Early struggles are frequently excused with phrases such as “It’s my child” or “They’ll grow into it.” Leadership, however, is not earned — it is inherited. And this can have serious consequences.
Companies that favour internal family successors often encounter similar operational challenges: high performers leave due to uncertainty around new leadership; innovation slows as the next generation lacks sufficient experience; and customer relationships suffer when confidence in management erodes. These effects are not the result of external market pressures but a direct consequence of insufficient leadership capability before and after the transition.

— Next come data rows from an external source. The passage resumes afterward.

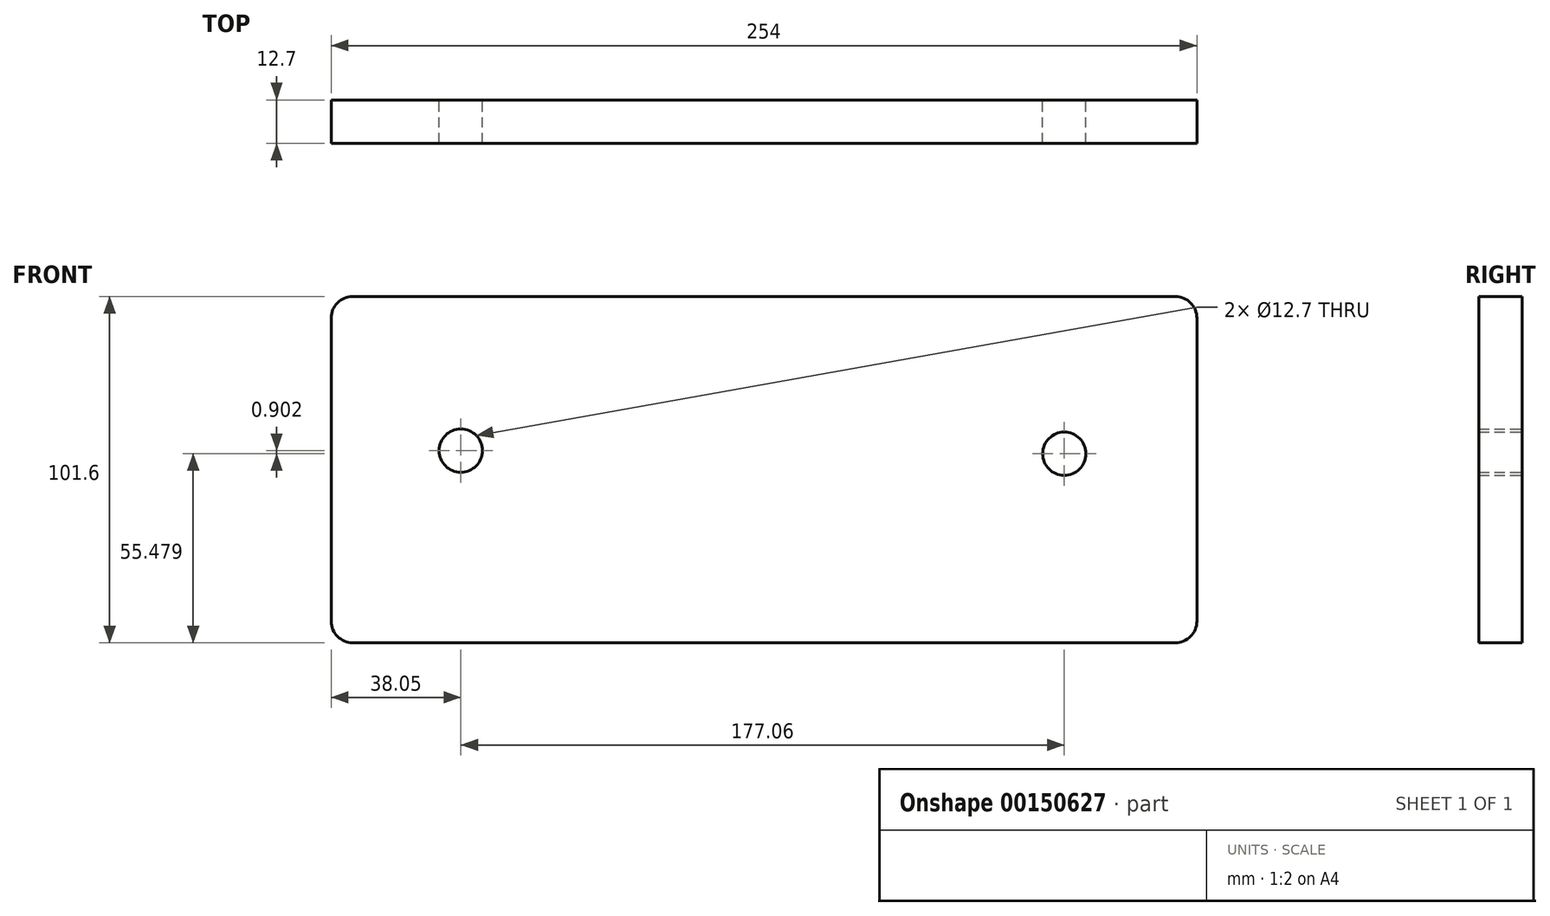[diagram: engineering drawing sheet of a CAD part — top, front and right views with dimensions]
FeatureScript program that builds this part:
annotation { "Feature Type Name" : "Feature", "Feature Type Description" : "" }
export const myFeature = defineFeature(function(context is Context, id is Id, definition is map)
    precondition{}
    {
        {
            var Q0;
            Q0=qCreatedBy(makeId("Front.planeOp"),FACE);
            var sketch = newSketch(context, id + "F0", { "sketchPlane" : qUnion([Q0])});
            skLineSegment(sketch, "E0.bottom", {"start": v(6.35, 0) * mm, "end": v(247.65, 0) * mm});
            skLineSegment(sketch, "E0.top", {"start": v(6.35, 101.6) * mm, "end": v(247.65, 101.6) * mm});
            skLineSegment(sketch, "E0.left", {"start": v(0, 6.35) * mm, "end": v(0, 95.25) * mm});
            skLineSegment(sketch, "E0.right", {"start": v(254, 6.35) * mm, "end": v(254, 95.25) * mm});
            skCircle(sketch, "E1", {"center": v(38.05, 56.38) * mm, "radius": 6.35 * mm});
            skCircle(sketch, "E2", {"center": v(215.1, 55.48) * mm, "radius": 6.35 * mm});
            skPoint(sketch, "E3.visualSharp", {"position": v(0, 101.6) * mm});
            skArc(sketch, "E3.filletArc", {"start": v(6.35, 101.6) * mm, "mid": v(1.86, 99.74) * mm, "end": v(0, 95.25) * mm});
            skPoint(sketch, "E4.visualSharp", {"position": v(0, 0) * mm});
            skArc(sketch, "E4.filletArc", {"start": v(0, 6.35) * mm, "mid": v(1.86, 1.86) * mm, "end": v(6.35, 0) * mm});
            skPoint(sketch, "E5.visualSharp", {"position": v(254, 0) * mm});
            skArc(sketch, "E5.filletArc", {"start": v(247.65, 0) * mm, "mid": v(252.14, 1.86) * mm, "end": v(254, 6.35) * mm});
            skPoint(sketch, "E6.visualSharp", {"position": v(254, 101.6) * mm});
            skArc(sketch, "E6.filletArc", {"start": v(254, 95.25) * mm, "mid": v(252.14, 99.74) * mm, "end": v(247.65, 101.6) * mm});
            skSolve(sketch);
        }
        {
            var Q0;
            Q0=makeQuery(id+"F0.imprint","IMPRINT",FACE,{"disambiguationData":[TD([[makeQuery(id+"F0.imprint","IMPRINT",EDGE,{"derivedFrom":sQuery(id+"F0.wireOp",EDGE,"E0.bottom")}),1.0]])]});
            extrude(context, id + "F1", {"entities" : qUnion([Q0]), "depth" : 12.7 * mm});
        }
    });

In Switzerland, studies indicate that more than one-sixth of SMEs are currently seeking a successor because owners failed to plan sufficiently early. In many cases, the process begins only when demographic pressure becomes acute. Furthermore, 34% of Swiss family businesses surveyed reported that external succession was never considered, even when no suitable internal candidate existed.
Yet external successors can add significant value—not as a threat to family identity, but as a performance-driven, objective alternative. External leaders typically bring extensive management experience, proven credibility, and an unbiased strategic perspective. Their authority is built on results, not family ties.
These differences have a profound impact on long-term business resilience. Early, structured, and competence-based succession planning not only increases the likelihood of a smooth transition but also strengthens investment capacity, innovation, and market position. Companies with clear succession strategies tend to invest more in future technologies and build more stable customer relationships through strategic continuity.
Why do so many entrepreneurs persist with family-based solutions despite the evident risks?
The answer is both psychological and emotional:
- Fear of losing control,
- Guilt towards children, and
- Concerns about personal relevance play a major role. For many founders, the business is an extension of their identity — and handing it to someone outside the family is often difficult to accept.
This emotional barrier leads to decisions driven by sentiment rather than by business logic, with tangible economic consequences. At the same time, a growing number of owners do not even consider external succession or a sale, despite the unsuitability of internal candidates. This highlights how deeply embedded family logic remains in many corporate cultures — and how urgently a paradigm shift is needed.
Successful succession examples demonstrate that change is possible. Family businesses that define clear competence profiles, require external management experience as a prerequisite, and implement objective selection processes not only secure continuity but also maintain competitiveness. In these companies, “family” is treated as an option — not an automatic entitlement — preserving founder values while meeting future performance demands.
Business succession, therefore, remains a central strategic issue for founders and CEOs in both countries. It is not an administrative formality but a leadership decision with a direct impact on growth, innovation, and competitiveness. The challenge lies not only in identifying a successor but also in defining the appropriate criteria to secure the company’s future on a solid foundation.
A few figures that underline the urgency:
By the end of 2029, approximately 109,000 SMEs in Germany will face a succession decision each year, while approximately 114,000 businesses will risk closure due to a lack of viable solutions. Demographic trends intensify the situation, with more than 57% of SME owners aged 55 or older.
In Switzerland, tens of thousands of companies are affected as well—approximately 90,000 SMEs currently face unresolved succession issues, with micro and small enterprises particularly affected.
Overall, business succession is not a marginal national issue but a structural challenge for both economies—one that will decisively shape the long-term sustainability of their business sectors.